The Coachella Valley Music and Arts Festival kicks off April 11. The Times' pop music staffers weigh in on the artists they're most looking forward to seeing.
Chance the Rapper: This Chicago-born artist is one of the great hopes of a new hip-hop generation. His masterful "Acid Rap" mixtape set ears ablaze when released in 2013, and that's why Chance, born Chancelor Bennett, is known in the rap world. To CNN viewers, the 20-year-old artist is a shining star of "Chicagoland," the network's documentary about local politics, a city struggling against gang violence and Mayor Rahm Emanuel's attempts at addressing both. After a curtain-raising performance at Lollapalooza in 2013, how will Chance fare on his biggest stage? Expect massive buzz for this Sunday performance.
Foxygen: A bitter mix of power pop, laconic British invasion balladry and joyous lyrical wit, the Los Angeles band has released a pair of lovely rock records that read as future underground classics. Specifically, the band's 2013 record "We Are the 21st Century Ambassadors of Peace & Magic" is a blissful psychedelic pop album as assured as it is memorable. The band has been relatively silent for the last year, considering the album's acclaim, and it's one reason why anticipation for its Coachella gigs is so high.
— Randall Roberts
Zedd: Perhaps the most shamelessly motivated of the current crop of EDM megastars, Zedd is the type of artist who's happy to incorporate a beer company's slogan into his latest single if the tie-in ensures added exposure. But that drive toward the top is also what gives the Russian producer's exhilarating stadium-rave jams — particularly "Stay the Night," with vocals by Hayley Williams of Paramore — such a heady rush.
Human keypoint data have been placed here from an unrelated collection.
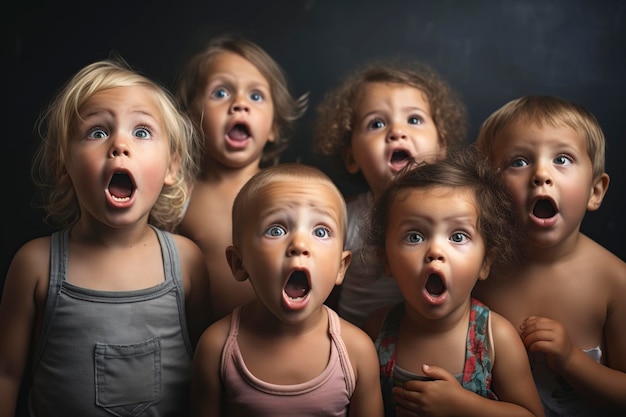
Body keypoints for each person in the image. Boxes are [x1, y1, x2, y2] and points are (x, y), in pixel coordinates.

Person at [0, 57, 213, 417]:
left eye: (141, 132)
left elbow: (208, 375)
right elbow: (6, 374)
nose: (119, 145)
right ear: (63, 166)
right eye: (97, 132)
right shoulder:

I'll be pumping my fist to that one even as I (easily) resist the urge for a Bud Light Platinum.
Future Islands: Friends, colleagues and the Internet tell me that this arty Baltimore outfit has released songs other than "Seasons (Waiting on You)," the lead track from its new "Singles" album. Nevertheless, I'm holding out hope that Future Islands' set at Coachella consists entirely of this beautifully warped synth-pop tune, in which singer Samuel T. Herring barks out a sad-guy lament over a groove as mournful as it is weirdly triumphant. Last month, Herring's full-bodied performance of the song on the "Late Show With David Letterman" went viral; I can't wait to see it in the flesh.
— Mikael Wood
Nina Kraviz: For better or worse, this house and techno producer's work is infused with sex. Yes, the Russian artist is pretty striking behind the decks (and she caught some undeserved flak for that early in her career). But her very accomplished singles and LPs, such as last year's "Mr. Jones," are soaked in the rowdy, desperate hormones of the old Dance Mania catalog. Many of the globe's best clubs (Berghain, Fabric, Space) have had her out to play, and all it takes is one pass through the delirious video for her minimalist standout single "Ghetto Kraviz" to understand why.
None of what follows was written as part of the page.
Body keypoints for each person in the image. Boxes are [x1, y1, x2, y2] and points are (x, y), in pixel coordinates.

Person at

Art Department producers Kenny Glasgow and Jonny White: This crew has knocked around the Canadian house scene for decades. But its sleek and slithery 2010 single together as Art Department, "Without You," helped set a new template for sexy-yet-narcotized party music. Alongside peers like Seth Troxler and Jamie Jones, the crew is broadening the appeal of the underground while challenging the conventions of mainstream electronica. Whenever the idea of EDM finally crawls off to die, this is probably the sound that's coming next.
— August Brown
Jhené Aiko: This R&B singer's sultry, emotive voice has soundtracked plenty of lonely Saturday nights for her fans over the last few years. But Aiko, who has lent her voice to tracks by J. Cole, Big Sean and Drake, isn't about succumbing to wrenching heartbreak. When describing her breakout single, "The Worst," she told me it was best enjoyed alone with a joint. Her voice is airy enough to make you feel like you're floating in the clouds, even without the aide of the green leaf she has an affinity for singing about.
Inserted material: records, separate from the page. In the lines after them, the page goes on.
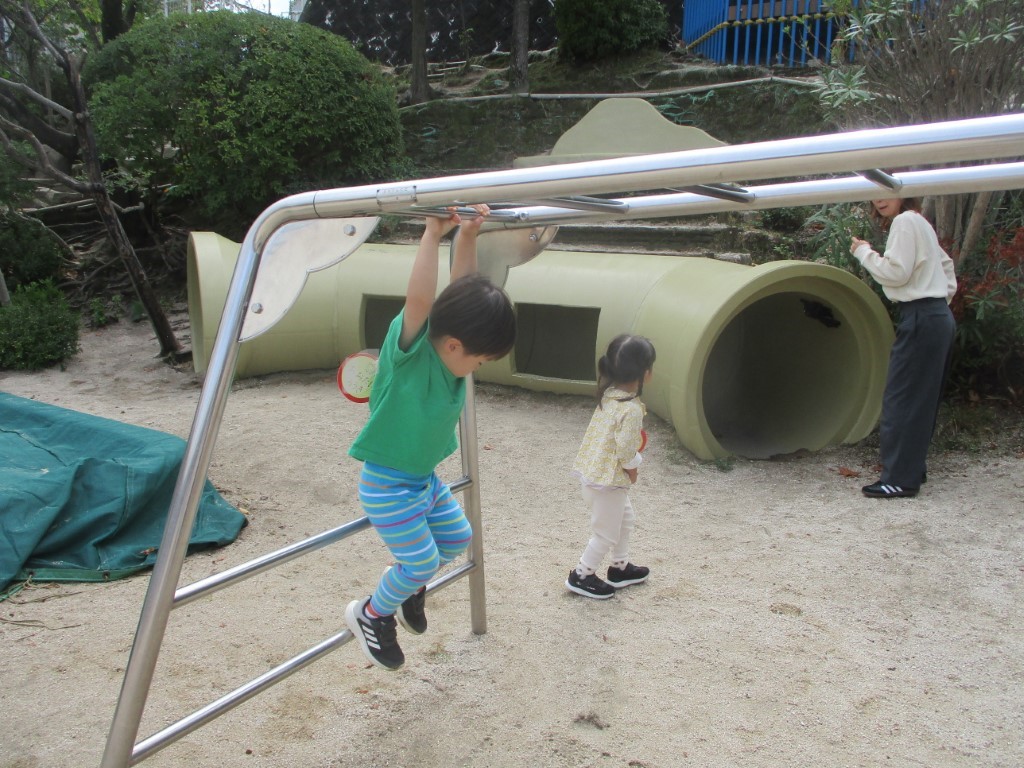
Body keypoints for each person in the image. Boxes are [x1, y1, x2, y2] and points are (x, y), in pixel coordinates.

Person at [345, 205, 516, 670]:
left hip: (423, 481)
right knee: (420, 562)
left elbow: (465, 292)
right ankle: (371, 613)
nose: (477, 369)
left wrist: (468, 236)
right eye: (480, 360)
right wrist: (431, 235)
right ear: (455, 345)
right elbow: (420, 300)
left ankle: (406, 590)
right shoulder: (410, 354)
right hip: (387, 485)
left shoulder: (452, 360)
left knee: (458, 538)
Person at [850, 196, 957, 499]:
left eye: (887, 190)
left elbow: (896, 273)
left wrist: (863, 252)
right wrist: (938, 300)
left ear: (903, 191)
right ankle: (910, 469)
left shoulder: (905, 221)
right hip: (936, 315)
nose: (879, 198)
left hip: (922, 315)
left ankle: (899, 478)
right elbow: (947, 267)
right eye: (875, 192)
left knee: (902, 398)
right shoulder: (920, 221)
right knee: (920, 399)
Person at [566, 333, 657, 599]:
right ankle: (581, 575)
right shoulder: (631, 409)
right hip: (608, 484)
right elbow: (626, 450)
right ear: (645, 373)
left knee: (625, 520)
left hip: (595, 478)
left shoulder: (609, 395)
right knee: (605, 534)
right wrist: (634, 468)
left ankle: (620, 567)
Banks: An army of R&B outliers has been shaking things up with alternative spins of the genre since Frank Ocean and the Weeknd hit it big. Banks is right up there thanks to her ability to weave soulful electronics with '90s golden-era R&B. Her music is dark and brooding, rightfully earning her those Fiona Apple comparisons, but she balances the vulnerability with the sort of smoldering sensuality that made us fall in love with Aaliyah back in the day. Swaying in the desert to her seductive "Waiting Game" has already landed a spot on my top moments of the weekend.